> **What is needed**:
From the listing below, pull out every line where the string "personas" appears.
··· Input
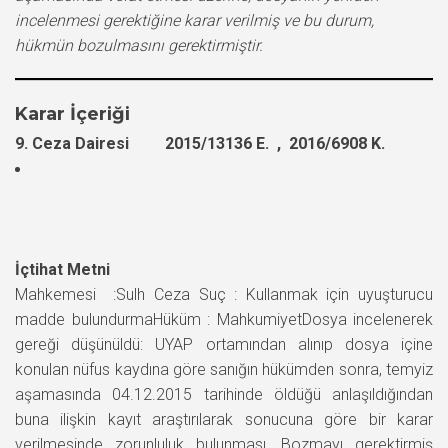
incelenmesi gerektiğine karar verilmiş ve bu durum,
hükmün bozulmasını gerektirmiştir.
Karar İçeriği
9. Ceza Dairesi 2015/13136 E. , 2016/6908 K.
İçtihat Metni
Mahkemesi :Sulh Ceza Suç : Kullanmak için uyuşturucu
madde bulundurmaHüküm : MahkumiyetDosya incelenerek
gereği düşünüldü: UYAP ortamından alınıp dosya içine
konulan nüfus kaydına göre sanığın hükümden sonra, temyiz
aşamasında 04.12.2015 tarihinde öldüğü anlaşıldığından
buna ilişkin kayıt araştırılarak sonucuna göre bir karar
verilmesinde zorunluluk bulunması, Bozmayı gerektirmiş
······
··· Input
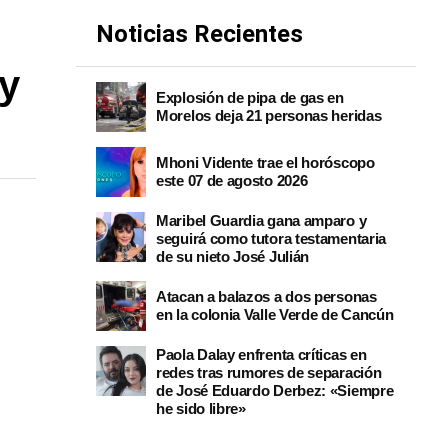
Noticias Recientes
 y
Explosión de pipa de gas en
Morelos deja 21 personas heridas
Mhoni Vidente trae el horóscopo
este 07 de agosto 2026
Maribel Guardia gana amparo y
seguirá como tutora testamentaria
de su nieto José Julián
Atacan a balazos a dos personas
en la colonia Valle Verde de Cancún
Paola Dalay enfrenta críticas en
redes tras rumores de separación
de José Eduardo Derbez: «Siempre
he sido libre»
······
> **Answer area**:
Morelos deja 21 personas heridas
Atacan a balazos a dos personas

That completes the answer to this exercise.